More on the dis/similarities between Pauvert and Losfeld:

Eric Losfeld, the original publisher of the work translated here (THE NUN (Count D’Irancy)) for the first time, was a horse of a different colour altogether. It’s difficult to say whether Losfeld and Pauvert were rivals exactly, since despite their beginnings in clandestine publishing, their approach to it was quite dissimilar. Sarane Alexandrian,who does see the pair as rivals, summed up the differences rather well: “Jean-Jacques Pauvert. a eu une carriere bien differente, mais non moins interresante. Losfeld fut un surrealist editeur, Pauvert un editeur du surrealism; voila ce qui les distingue.”

Losfeld gives a good indication of his surrealist approach to life early in his memoirs. When on his military service in the 1930’s, he writes to Adolf Hitler:

“Monsieur, Je suis un soldat belge qui s’ennuie dans une ville de garnison qui s’appelle Namur . Je vous en rends personnallement responsible. En consequence, j’ai l’honneur de vous declarer la guerre.”
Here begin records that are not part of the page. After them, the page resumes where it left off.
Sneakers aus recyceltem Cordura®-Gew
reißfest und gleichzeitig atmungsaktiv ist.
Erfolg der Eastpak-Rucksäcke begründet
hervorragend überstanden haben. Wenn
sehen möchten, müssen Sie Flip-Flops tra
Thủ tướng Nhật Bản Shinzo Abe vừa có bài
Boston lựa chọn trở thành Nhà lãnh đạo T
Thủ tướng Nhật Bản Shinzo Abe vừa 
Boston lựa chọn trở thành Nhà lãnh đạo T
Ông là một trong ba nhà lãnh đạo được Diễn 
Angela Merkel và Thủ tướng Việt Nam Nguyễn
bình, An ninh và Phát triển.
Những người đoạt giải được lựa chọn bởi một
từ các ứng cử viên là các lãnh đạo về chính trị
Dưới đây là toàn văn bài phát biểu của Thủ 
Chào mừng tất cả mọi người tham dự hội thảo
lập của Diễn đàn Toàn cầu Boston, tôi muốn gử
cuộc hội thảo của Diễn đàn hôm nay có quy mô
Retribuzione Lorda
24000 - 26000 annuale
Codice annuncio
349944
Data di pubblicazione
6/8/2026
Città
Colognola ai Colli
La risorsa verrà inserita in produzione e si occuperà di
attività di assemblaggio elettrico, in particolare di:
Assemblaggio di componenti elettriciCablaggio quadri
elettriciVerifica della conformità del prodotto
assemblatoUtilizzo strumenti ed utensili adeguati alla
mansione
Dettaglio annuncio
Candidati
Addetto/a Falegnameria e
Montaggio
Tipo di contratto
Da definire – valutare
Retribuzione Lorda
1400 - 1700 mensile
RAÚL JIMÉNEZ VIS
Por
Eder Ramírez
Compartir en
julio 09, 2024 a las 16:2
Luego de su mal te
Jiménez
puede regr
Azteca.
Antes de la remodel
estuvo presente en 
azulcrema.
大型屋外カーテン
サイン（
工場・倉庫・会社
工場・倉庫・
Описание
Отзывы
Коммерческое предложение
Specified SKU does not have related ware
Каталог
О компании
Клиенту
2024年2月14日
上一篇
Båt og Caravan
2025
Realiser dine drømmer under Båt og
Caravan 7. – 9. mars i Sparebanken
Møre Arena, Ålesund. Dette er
There is no record of what reply, if any, was received from Berlin . —Patrick J. Kearney via here.

To conclude, some additional info on Pauvert’s publishing and extra Bizarre covers here.

Il me semble avoir une dette personnelle à l’égard de Jean-Jacques Pauvert, comme tous ceux à qui ses livres apportèrent autant de bouffées d’air frais dans un monde trop policé. Le temps où l’on ne pouvait lire Sade, Pauline Réage ou Bataille semble bien éloigné. Mais je ne peux m’empêcher d’avoir une affection particulière pour certains livres de ma bibliothèque où son nom apparaît : Hollywood Babylone de Kenneth Anger, la revue Bizarre, la première monographie de Clovis Trouille, et beaucoup de titres de la « Bibliothèque Internationale d’Erotologie » qui n’ont pas tout à fait perdu leur goût sulfureux : Les « enfers », Le vampire, Métaphysique du strip-tease, Mythologie du sein, Eros du dimanche…

Borsky also informs us that Robert Anton Wilson has died.